Tuesday, April 22, 2008

EACH YEAR, more than 1,200 women in the United States are killed by their husbands or boyfriends. Only a tiny percentage of them will have sought help from domestic violence programs. Despite being abused -- which often brings police attention -- they don't fully comprehend or accept the extent of the danger posed by men who they thought loved them. Identifying those most at risk so they can get help is the aim of an innovative Maryland program that is gaining national attention. The program is helping to save lives, and that should spur its expansion.

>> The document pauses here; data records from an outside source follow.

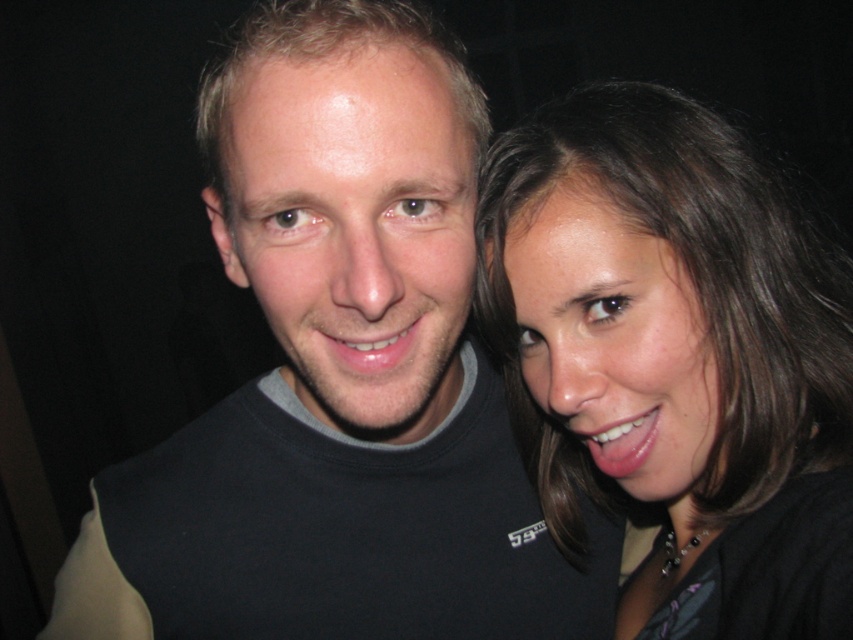
Question: Can you confirm if smooth brown hair at right is positioned below matte pink lips at center?

Choices:
 (A) no
 (B) yes

Answer: (B)

Question: Which of the following is the closest to the observer?

Choices:
 (A) black matte t-shirt at center
 (B) glossy white teeth at lower right
 (C) smooth brown hair at right
 (D) matte pink lips at center

Answer: (A)

Question: Is the position of smooth brown hair at right more distant than that of glossy white teeth at lower right?

Choices:
 (A) yes
 (B) no

Answer: (B)

Question: Which object is closer to the camera taking this photo?

Choices:
 (A) glossy white teeth at lower right
 (B) black matte t-shirt at center
 (C) matte pink lips at center

Answer: (B)

Question: Which object is the farthest from the black matte t-shirt at center?

Choices:
 (A) glossy white teeth at lower right
 (B) matte pink lips at center
 (C) smooth brown hair at right

Answer: (A)

Question: Is black matte t-shirt at center bigger than smooth brown hair at right?

Choices:
 (A) no
 (B) yes

Answer: (B)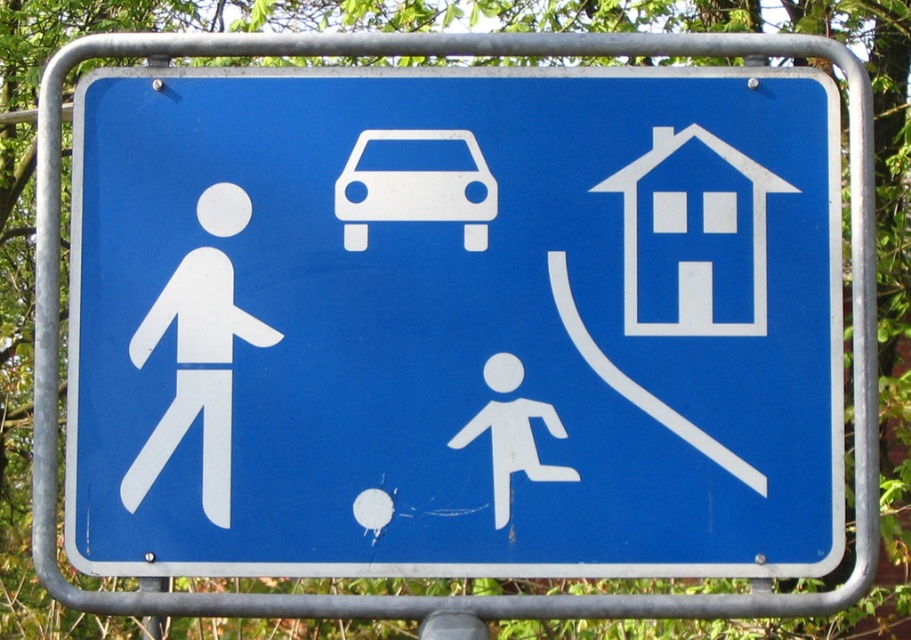
Identify the location of blue plastic sign at center. The width and height of the screenshot is (911, 640). (456, 324).

Does point (350, 81) come farther from viewer compared to point (227, 460)?

Yes, it is behind point (227, 460).

In order to click on blue plastic sign at center in this screenshot , I will do pyautogui.click(x=456, y=324).

Is blue plastic sign at center thinner than white matte car at center?

No, blue plastic sign at center is not thinner than white matte car at center.

Is blue plastic sign at center further to the viewer compared to white matte car at center?

No.

Measure the distance between blue plastic sign at center and camera.

A distance of 3.83 meters exists between blue plastic sign at center and camera.

Where is `blue plastic sign at center`? This screenshot has width=911, height=640. blue plastic sign at center is located at coordinates (x=456, y=324).

Can you confirm if white paper figure at left is positioned to the left of white matte car at center?

Correct, you'll find white paper figure at left to the left of white matte car at center.

Does point (150, 323) come farther from viewer compared to point (471, 163)?

No, it is not.

Locate an element on the screen. This screenshot has height=640, width=911. white paper figure at left is located at coordinates (195, 374).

The latest recognition for Maryland's "lethality assessment" program comes from Harvard University's Kennedy School, which selected it as a finalist in a contest for government programs that make a difference. The program, as The Post's Donna St. George has reported, trains police officers to use a series of targeted questions to identify victims who are at risk of being killed. Have you ever been choked? Threatened with a weapon? Spied on? Those deemed to be in danger are immediately put in touch with counselors. The protocol, developed by the Maryland Network Against Domestic Violence with research by experts at Johns Hopkins University, has spurred increased numbers of women to get help.

By no means is the program a cure-all for domestic violence fatalities, but for the first time it has law enforcement working hand in hand with domestic violence programs. To date, 68 police agencies from every part of the state have signed on. Prince George's County has just started experimenting with its use in courts when women seek protective orders. That's a particularly welcome development because, as the recent case of the Castillo family made clear, courts need a better system of assessing risk. In that awful case, three children died; the father charged in their drowning had been deemed not to be dangerous. We can't help but wonder how the children's mother, Amy Castillo, might have answered the 11 questions of the lethality assessment. Similarly, the assessment might have helped Melissa Virasith, a St. Mary's County woman who was critically injured, and whose boyfriend was killed, after the courts failed to grant her a protective order against her estranged husband.

The winner of the Harvard competition, to be named in September, will be awarded $100,000 for use in expanding and replicating its program. Another notable finalist is the District's Department of Youth Rehabilitation Services. The much-criticized department is trying new ways to engage troubled youths, and the Harvard nod is an encouraging sign that it's headed in the right direction.